Una inversión en caída libre
La partida total asignada para esta actividad en el ejercicio 2026 es de $47 millones. Esta cifra implica una reducción del 91,5% respecto a lo presupuestado para el año anterior y consolida una tendencia a la baja que se arrastra desde 2016, según análisis de organizaciones de la sociedad civil. El programa financia capacitación de profesionales, cooperación técnica con provincias y municipios, e investigaciones para la aplicación de la Ley Nacional de Salud Mental.
«Los niveles de inversión en esta actividad cayeron abruptamente hace una década y nunca se recuperaron», había alertado la Asociación Civil por la Igualdad y la Justicia (ACIJ) durante el debate del presupuesto actual. Los $47 millones actuales son $652 millones menos que los asignados en 2023, ajustando por inflación.
Efecto dominó en las instituciones
Demoras que ponen en riesgo los tratamientos
La crisis presupuestaria no se limita a este programa. La Secretaría de Políticas Integrales sobre Drogas (Sedronar), otro organismo clave en la materia, también arrastra demoras en los pagos a las organizaciones que brindan tratamiento. Según informó la Mesa Nacional de Adicciones, muchas instituciones acumulan más de tres meses de atraso en el cobro de becas, lo que las pone «en riesgo de cierre».

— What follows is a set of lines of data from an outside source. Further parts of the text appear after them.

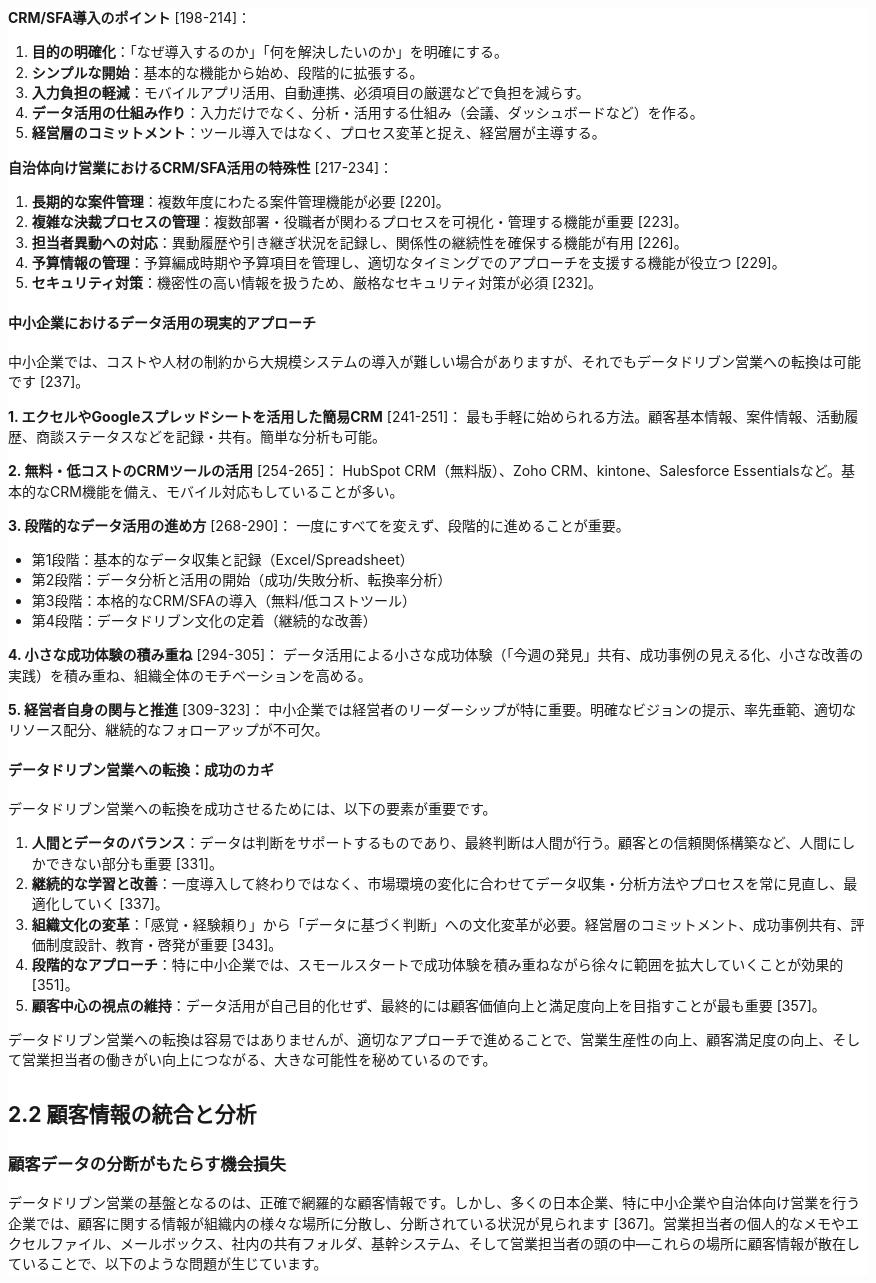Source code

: **CRM/SFA導入のポイント** [198-214]：

1.  **目的の明確化**：「なぜ導入するのか」「何を解決したいのか」を明確にする。
2.  **シンプルな開始**：基本的な機能から始め、段階的に拡張する。
3.  **入力負担の軽減**：モバイルアプリ活用、自動連携、必須項目の厳選などで負担を減らす。
4.  **データ活用の仕組み作り**：入力だけでなく、分析・活用する仕組み（会議、ダッシュボードなど）を作る。
5.  **経営層のコミットメント**：ツール導入ではなく、プロセス変革と捉え、経営層が主導する。

**自治体向け営業におけるCRM/SFA活用の特殊性** [217-234]：

1.  **長期的な案件管理**：複数年度にわたる案件管理機能が必要 [220]。
2.  **複雑な決裁プロセスの管理**：複数部署・役職者が関わるプロセスを可視化・管理する機能が重要 [223]。
3.  **担当者異動への対応**：異動履歴や引き継ぎ状況を記録し、関係性の継続性を確保する機能が有用 [226]。
4.  **予算情報の管理**：予算編成時期や予算項目を管理し、適切なタイミングでのアプローチを支援する機能が役立つ [229]。
5.  **セキュリティ対策**：機密性の高い情報を扱うため、厳格なセキュリティ対策が必須 [232]。

#### **中小企業におけるデータ活用の現実的アプローチ**

中小企業では、コストや人材の制約から大規模システムの導入が難しい場合がありますが、それでもデータドリブン営業への転換は可能です [237]。

**1. エクセルやGoogleスプレッドシートを活用した簡易CRM** [241-251]：
最も手軽に始められる方法。顧客基本情報、案件情報、活動履歴、商談ステータスなどを記録・共有。簡単な分析も可能。

**2. 無料・低コストのCRMツールの活用** [254-265]：
HubSpot CRM（無料版）、Zoho CRM、kintone、Salesforce Essentialsなど。基本的なCRM機能を備え、モバイル対応もしていることが多い。

**3. 段階的なデータ活用の進め方** [268-290]：
一度にすべてを変えず、段階的に進めることが重要。
-   第1段階：基本的なデータ収集と記録（Excel/Spreadsheet）
-   第2段階：データ分析と活用の開始（成功/失敗分析、転換率分析）
-   第3段階：本格的なCRM/SFAの導入（無料/低コストツール）
-   第4段階：データドリブン文化の定着（継続的な改善）

**4. 小さな成功体験の積み重ね** [294-305]：
データ活用による小さな成功体験（「今週の発見」共有、成功事例の見える化、小さな改善の実践）を積み重ね、組織全体のモチベーションを高める。

**5. 経営者自身の関与と推進** [309-323]：
中小企業では経営者のリーダーシップが特に重要。明確なビジョンの提示、率先垂範、適切なリソース配分、継続的なフォローアップが不可欠。

#### **データドリブン営業への転換：成功のカギ**

データドリブン営業への転換を成功させるためには、以下の要素が重要です。

1.  **人間とデータのバランス**：データは判断をサポートするものであり、最終判断は人間が行う。顧客との信頼関係構築など、人間にしかできない部分も重要 [331]。
2.  **継続的な学習と改善**：一度導入して終わりではなく、市場環境の変化に合わせてデータ収集・分析方法やプロセスを常に見直し、最適化していく [337]。
3.  **組織文化の変革**：「感覚・経験頼り」から「データに基づく判断」への文化変革が必要。経営層のコミットメント、成功事例共有、評価制度設計、教育・啓発が重要 [343]。
4.  **段階的なアプローチ**：特に中小企業では、スモールスタートで成功体験を積み重ねながら徐々に範囲を拡大していくことが効果的 [351]。
5.  **顧客中心の視点の維持**：データ活用が自己目的化せず、最終的には顧客価値向上と満足度向上を目指すことが最も重要 [357]。

データドリブン営業への転換は容易ではありませんが、適切なアプローチで進めることで、営業生産性の向上、顧客満足度の向上、そして営業担当者の働きがい向上につながる、大きな可能性を秘めているのです。

## **2.2 顧客情報の統合と分析**

### **顧客データの分断がもたらす機会損失**

データドリブン営業の基盤となるのは、正確で網羅的な顧客情報です。しかし、多くの日本企業、特に中小企業や自治体向け営業を行う企業では、顧客に関する情報が組織内の様々な場所に分散し、分断されている状況が見られます [367]。営業担当者の個人的なメモやエクセルファイル、メールボックス、社内の共有フォルダ、基幹システム、そして営業担当者の頭の中—これらの場所に顧客情報が散在していることで、以下のような問題が生じています。
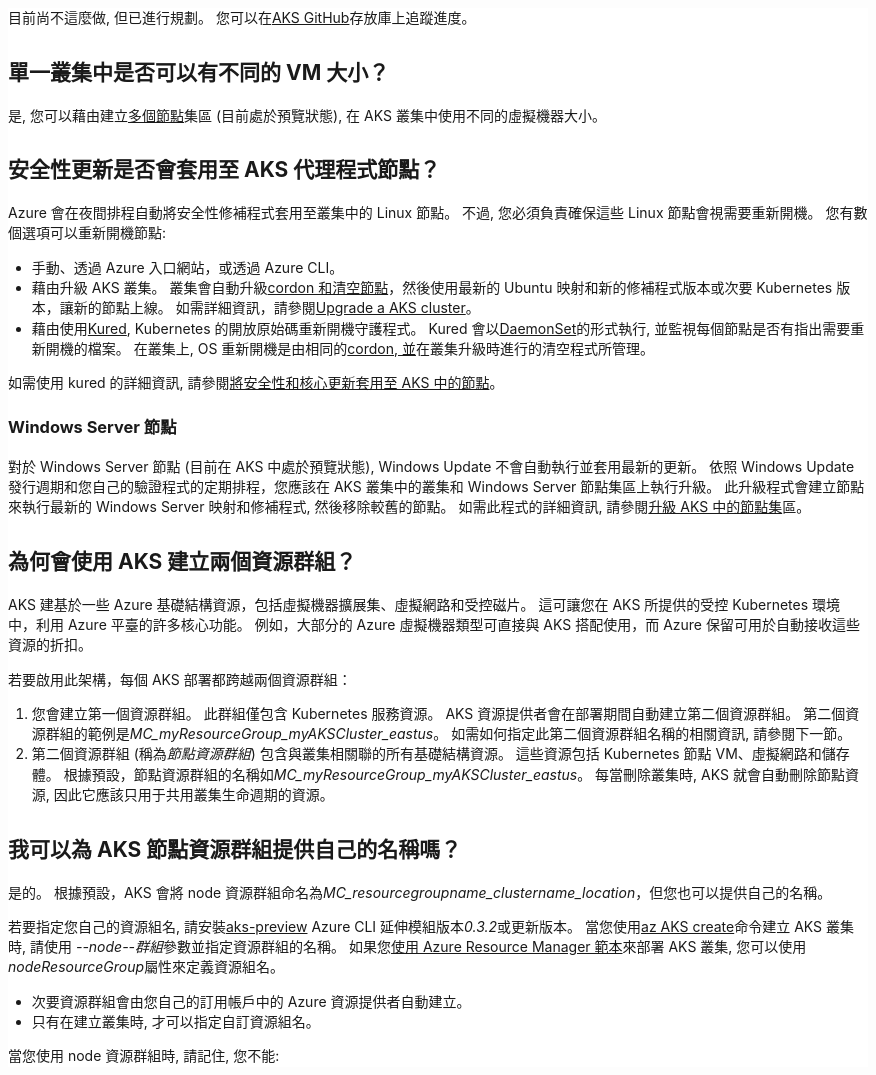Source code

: 目前尚不這麼做, 但已進行規劃。 您可以在[AKS GitHub][private-clusters-github-issue]存放庫上追蹤進度。

## <a name="can-i-have-different-vm-sizes-in-a-single-cluster"></a>單一叢集中是否可以有不同的 VM 大小？

是, 您可以藉由建立[多個節點][multi-node-pools]集區 (目前處於預覽狀態), 在 AKS 叢集中使用不同的虛擬機器大小。

## <a name="are-security-updates-applied-to-aks-agent-nodes"></a>安全性更新是否會套用至 AKS 代理程式節點？

Azure 會在夜間排程自動將安全性修補程式套用至叢集中的 Linux 節點。 不過, 您必須負責確保這些 Linux 節點會視需要重新開機。 您有數個選項可以重新開機節點:

- 手動、透過 Azure 入口網站，或透過 Azure CLI。
- 藉由升級 AKS 叢集。 叢集會自動升級[cordon 和清空節點][cordon-drain]，然後使用最新的 Ubuntu 映射和新的修補程式版本或次要 Kubernetes 版本，讓新的節點上線。 如需詳細資訊，請參閱[Upgrade a AKS cluster][aks-upgrade]。
- 藉由使用[Kured](https://github.com/weaveworks/kured), Kubernetes 的開放原始碼重新開機守護程式。 Kured 會以[DaemonSet](https://kubernetes.io/docs/concepts/workloads/controllers/daemonset/)的形式執行, 並監視每個節點是否有指出需要重新開機的檔案。 在叢集上, OS 重新開機是由相同的[cordon, 並][cordon-drain]在叢集升級時進行的清空程式所管理。

如需使用 kured 的詳細資訊, 請參閱[將安全性和核心更新套用至 AKS 中的節點][node-updates-kured]。

### <a name="windows-server-nodes"></a>Windows Server 節點

對於 Windows Server 節點 (目前在 AKS 中處於預覽狀態), Windows Update 不會自動執行並套用最新的更新。 依照 Windows Update 發行週期和您自己的驗證程式的定期排程，您應該在 AKS 叢集中的叢集和 Windows Server 節點集區上執行升級。 此升級程式會建立節點來執行最新的 Windows Server 映射和修補程式, 然後移除較舊的節點。 如需此程式的詳細資訊, 請參閱[升級 AKS 中的節點集][nodepool-upgrade]區。

## <a name="why-are-two-resource-groups-created-with-aks"></a>為何會使用 AKS 建立兩個資源群組？

AKS 建基於一些 Azure 基礎結構資源，包括虛擬機器擴展集、虛擬網路和受控磁片。 這可讓您在 AKS 所提供的受控 Kubernetes 環境中，利用 Azure 平臺的許多核心功能。 例如，大部分的 Azure 虛擬機器類型可直接與 AKS 搭配使用，而 Azure 保留可用於自動接收這些資源的折扣。

若要啟用此架構，每個 AKS 部署都跨越兩個資源群組：

1. 您會建立第一個資源群組。 此群組僅包含 Kubernetes 服務資源。 AKS 資源提供者會在部署期間自動建立第二個資源群組。 第二個資源群組的範例是*MC_myResourceGroup_myAKSCluster_eastus*。 如需如何指定此第二個資源群組名稱的相關資訊, 請參閱下一節。
1. 第二個資源群組 (稱為*節點資源群組*) 包含與叢集相關聯的所有基礎結構資源。 這些資源包括 Kubernetes 節點 VM、虛擬網路和儲存體。 根據預設，節點資源群組的名稱如*MC_myResourceGroup_myAKSCluster_eastus*。 每當刪除叢集時, AKS 就會自動刪除節點資源, 因此它應該只用于共用叢集生命週期的資源。

## <a name="can-i-provide-my-own-name-for-the-aks-node-resource-group"></a>我可以為 AKS 節點資源群組提供自己的名稱嗎？

是的。 根據預設，AKS 會將 node 資源群組命名為*MC_resourcegroupname_clustername_location*，但您也可以提供自己的名稱。

若要指定您自己的資源組名, 請安裝[aks-preview][aks-preview-cli] Azure CLI 延伸模組版本*0.3.2*或更新版本。 當您使用[az AKS create][az-aks-create]命令建立 AKS 叢集時, 請使用 *--node--群組*參數並指定資源群組的名稱。 如果您[使用 Azure Resource Manager 範本][aks-rm-template]來部署 AKS 叢集, 您可以使用*nodeResourceGroup*屬性來定義資源組名。

* 次要資源群組會由您自己的訂用帳戶中的 Azure 資源提供者自動建立。
* 只有在建立叢集時, 才可以指定自訂資源組名。

當您使用 node 資源群組時, 請記住, 您不能:


[aks-regions]: ./quotas-skus-regions.md#region-availability
[aks-upgrade]: ./upgrade-cluster.md
[aks-cluster-autoscale]: ./autoscaler.md
[virtual-kubelet]: virtual-kubelet.md
[aks-advanced-networking]: ./configure-azure-cni.md
[aks-rbac-aad]: ./azure-ad-integration.md
[node-updates-kured]: node-updates-kured.md
[aks-preview-cli]: /cli/azure/ext/aks-preview/aks
[az-aks-create]: /cli/azure/aks#az-aks-create
[aks-rm-template]: /azure/templates/microsoft.containerservice/2019-06-01/managedclusters
[aks-cluster-autoscaler]: cluster-autoscaler.md
[nodepool-upgrade]: use-multiple-node-pools.md#upgrade-a-node-pool
[aks-windows-cli]: windows-container-cli.md
[aks-windows-limitations]: windows-node-limitations.md
[reservation-discounts]: ../billing/billing-save-compute-costs-reservations.md
[api-server-authorized-ip-ranges]: ./api-server-authorized-ip-ranges.md
[multi-node-pools]: ./use-multiple-node-pools.md
[availability-zones]: ./availability-zones.md
[auto-scaler]: https://github.com/kubernetes/autoscaler
[cordon-drain]: https://kubernetes.io/docs/tasks/administer-cluster/safely-drain-node/
[hexadite]: https://github.com/Hexadite/acs-keyvault-agent
[admission-controllers]: https://kubernetes.io/docs/reference/access-authn-authz/admission-controllers/
[keyvault-flexvolume]: https://github.com/Azure/kubernetes-keyvault-flexvol
[private-clusters-github-issue]: https://github.com/Azure/AKS/issues/948
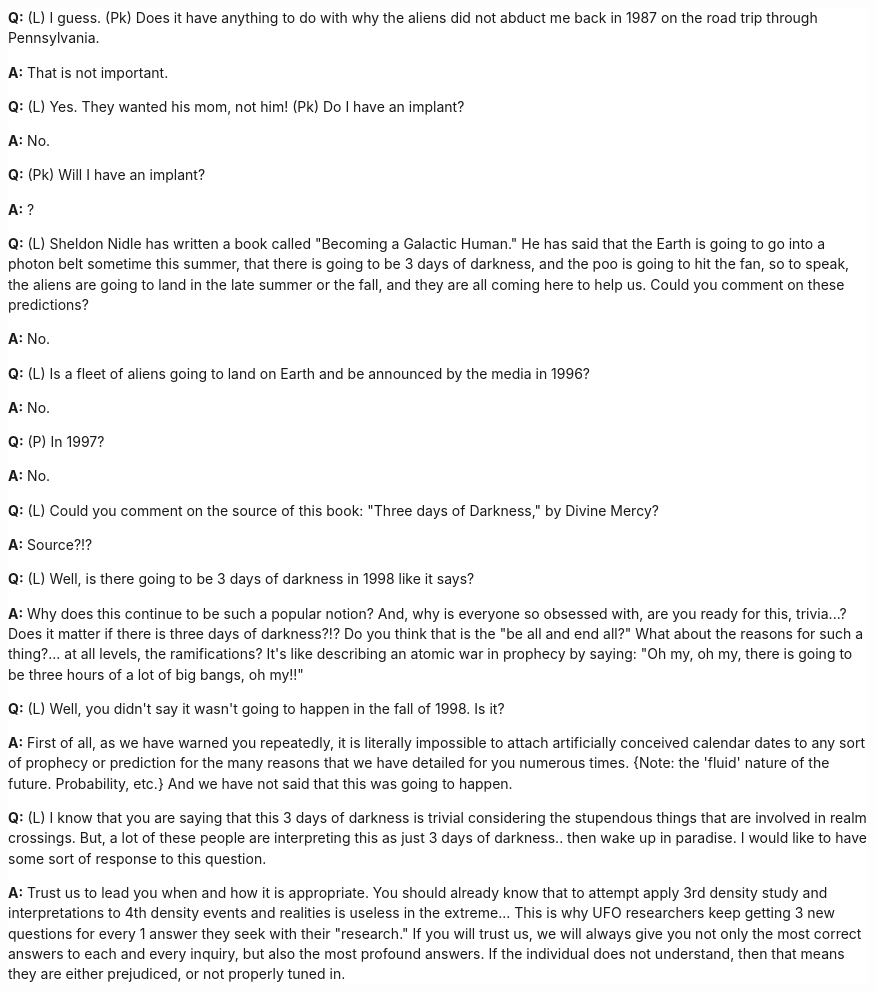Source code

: **Q:** (L) I guess. (Pk) Does it have anything to do with why the aliens did not abduct me back in 1987 on the road trip through Pennsylvania.

**A:** That is not important.

**Q:** (L) Yes. They wanted his mom, not him! (Pk) Do I have an implant?

**A:** No.

**Q:** (Pk) Will I have an implant?

**A:** ?

**Q:** (L) Sheldon Nidle has written a book called "Becoming a Galactic Human." He has said that the Earth is going to go into a photon belt sometime this summer, that there is going to be 3 days of darkness, and the poo is going to hit the fan, so to speak, the aliens are going to land in the late summer or the fall, and they are all coming here to help us. Could you comment on these predictions?

**A:** No.

**Q:** (L) Is a fleet of aliens going to land on Earth and be announced by the media in 1996?

**A:** No.

**Q:** (P) In 1997?

**A:** No.

**Q:** (L) Could you comment on the source of this book: "Three days of Darkness," by Divine Mercy?

**A:** Source?!?

**Q:** (L) Well, is there going to be 3 days of darkness in 1998 like it says?

**A:** Why does this continue to be such a popular notion? And, why is everyone so obsessed with, are you ready for this, trivia...? Does it matter if there is three days of darkness?!? Do you think that is the "be all and end all?" What about the reasons for such a thing?... at all levels, the ramifications? It's like describing an atomic war in prophecy by saying: "Oh my, oh my, there is going to be three hours of a lot of big bangs, oh my!!"

**Q:** (L) Well, you didn't say it wasn't going to happen in the fall of 1998. Is it?

**A:** First of all, as we have warned you repeatedly, it is literally impossible to attach artificially conceived calendar dates to any sort of prophecy or prediction for the many reasons that we have detailed for you numerous times. {Note: the 'fluid' nature of the future. Probability, etc.} And we have not said that this was going to happen.

**Q:** (L) I know that you are saying that this 3 days of darkness is trivial considering the stupendous things that are involved in realm crossings. But, a lot of these people are interpreting this as just 3 days of darkness.. then wake up in paradise. I would like to have some sort of response to this question.

**A:** Trust us to lead you when and how it is appropriate. You should already know that to attempt apply 3rd density study and interpretations to 4th density events and realities is useless in the extreme... This is why UFO researchers keep getting 3 new questions for every 1 answer they seek with their "research." If you will trust us, we will always give you not only the most correct answers to each and every inquiry, but also the most profound answers. If the individual does not understand, then that means they are either prejudiced, or not properly tuned in.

Fabián Tonda, titular de la Federación de Organizaciones no Gubernamentales de la Argentina para la Prevención y el Tratamiento del Abuso de Drogas (FONGA), confirmó que recién esta semana se hicieron efectivos los pagos correspondientes a diciembre. «Si la semana que viene pagan enero, estaríamos dentro del retraso histórico normal del Estado, que es de 60 días», explicó.
Consecuencias humanas y sanitarias
Estas demoras obligan a las instituciones a endeudarse o a precarizar sus servicios. «La situación es complicada. Pasa como en las familias: usás los ahorros para sobrevivir, pero llega un momento en que no podés pagar sueldos ni la comida», describió Tonda. Esta inestabilidad financiera deriva en alta rotación de personal, un factor crítico que afecta la continuidad de los tratamientos. «Es importante que una persona tenga al mismo psicólogo durante todo el proceso», remarcó el referente.
Fernando, consultor psicológico y tallerista en uno de estos centros, detalló el impacto concreto: «Quedan personas en la calle sin tratamiento». En diálogo con este medio, explicó que el trabajo va más allá de la abstinencia: «Hay residentes que, por el estado de vulnerabilidad en el que llegan, aprenden desde modales en la mesa hasta hábitos de higiene. Recuperan habilidades básicas para la vida».
La comunicación es otro pilar. «Muchos no tienen vocabulario para expresarse. Con el tiempo, vas viendo cómo arman frases e hilan pensamientos, no solo porque bajan los efectos de las sustancias, sino porque aprenden otras maneras de pensar», afirmó el profesional. La interrupción de estos procesos por falta de fondos, advierten, tiene un costo social y sanitario incalculable.